■ TEXT SEGMENT:

Colon et al v. Metro-North Commuter Railroad Company et al
Filing
292
RULING DENYING MOTION FOR CERTIFICATION TO APPEAL AND MOTION FOR RECONSIDERATION. For the reasons set forth in the attached ruling, defendants' motion for leave to certify an interlocutory appeal and for a stay of proceedings (Doc. # 276 ) is DENIED, and defendants' motion for reconsideration of the Court's discovery costs/fees order (Doc. # 278 ) is DENIED. It is so ordered. Signed by Judge Jeffrey A. Meyer on 4/10/2017. (Gruber, Sarah)
UNITED STATES DISTRICT COURT
DISTRICT OF CONNECTICUT
MILTON OMAR COLON and ARLENE
DAVIS,
Plaintiffs,
v.
METRO-NORTH COMMUTER
RAILROAD COMPANY, and
METROPOLITAN TRANSPORTATION
AUTHORITY,
Defendants.
No. 3:13-cv-00325 (JAM)
METRO-NORTH COMMUTER
RAILROAD COMPANY and
METROPOLITAN TRANSPORTATION
AUTHORITY,
Third-Party Plaintiffs,
v.
UNITED ILLUMINATING COMPANY,
Third-Party Defendant.
RULING DENYING MOTION FOR CERTIFICATION TO APPEAL
AND MOTION FOR RECONSIDERATION
Defendants have moved pursuant to 28 U.S.C. § 1292(b) for leave to take an
interlocutory appeal of my ruling denying cross-motions for summary judgment. See Colon v.
Metro-North Commuter R.R. Co., 2017 WL 987844 (D. Conn. 2017). Defendants also move for
reconsideration of my decision requiring defendants to pay plaintiffs’ attorneys fees for
conducting an additional Rule 30(b)(6) deposition. For the reasons that follow, I will deny both
motions.
BACKGROUND
As discussed in my prior ruling, plaintiff Milton Omar Colon was severely injured after
climbing a catenary tower located along the railroad tracks in New Haven, Connecticut. I concluded
that a triable issue existed as to whether plaintiff was injured as a result of a hidden danger—an “arc”

■ INSTRUCTIONS:
1. List every party named in the caption of the court ruling, whether plaintiff or defendant.
2. Print the lines of the records, starting at the line that contains "ыңғайлырақ." and continuing through the last line of the records.
The court ruling and the records that come after it are unrelated material.

Records from a data collection
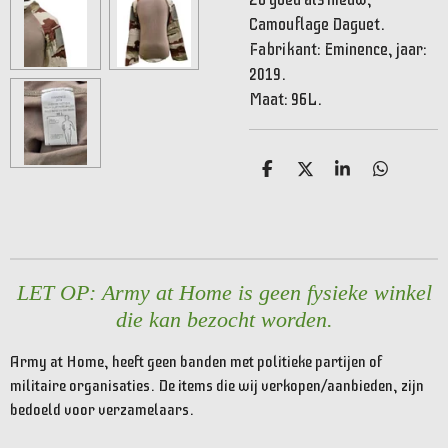
Camouflage Daguet.
Fabrikant: Eminence, jaar:
2019.
Maat: 96L.
D
D
S
D
e
e
h
e
l
e
a
l
e
l
r
e
n
e
n
LET OP: Army at Home is geen fysieke winkel
die kan bezocht worden.
Army at Home, heeft geen banden met politieke partijen of
militaire organisaties. De items die wij verkopen/aanbieden, zijn
bedoeld voor verzamelaars.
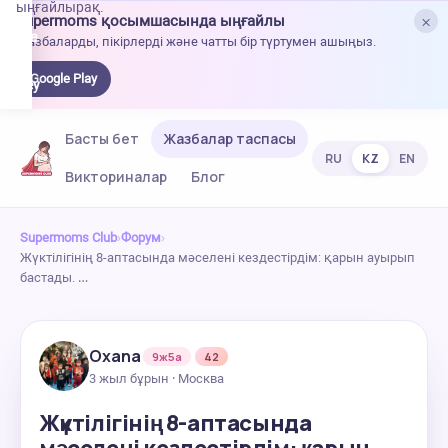
ыңғайлырақ.
×
Supermoms қосымшасында ыңғайлы
oogle
Жазбаларды, пікірлерді және чатты бір түртумен ашыңыз.
lay-
ден
Google Play
жүктеу
Басты бет
Жазбалар таспасы
RU
KZ
EN
Викториналар
Блог
Supermoms Club
›
Форум
›
Жүктілігінің 8-аптасында мәселені кездестірдім: қарын ауырып
бастады. …
Oxana
9ж5а
42
3 жыл бұрын · Москва
Жүктілігінің 8-аптасында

■ SOLVED PROBLEMS:
1.
Milton Omar Colon
Arlene Davis
Metro-North Commuter Railroad Company
Metropolitan Transportation Authority
United Illuminating Company

2.
ыңғайлырақ.
×
Supermoms қосымшасында ыңғайлы
oogle
Жазбаларды, пікірлерді және чатты бір түртумен ашыңыз.
lay-
ден
Google Play
жүктеу
Басты бет
Жазбалар таспасы
RU
KZ
EN
Викториналар
Блог
Supermoms Club
›
Форум
›
Жүктілігінің 8-аптасында мәселені кездестірдім: қарын ауырып
бастады. …
Oxana
9ж5а
42
3 жыл бұрын · Москва
Жүктілігінің 8-аптасында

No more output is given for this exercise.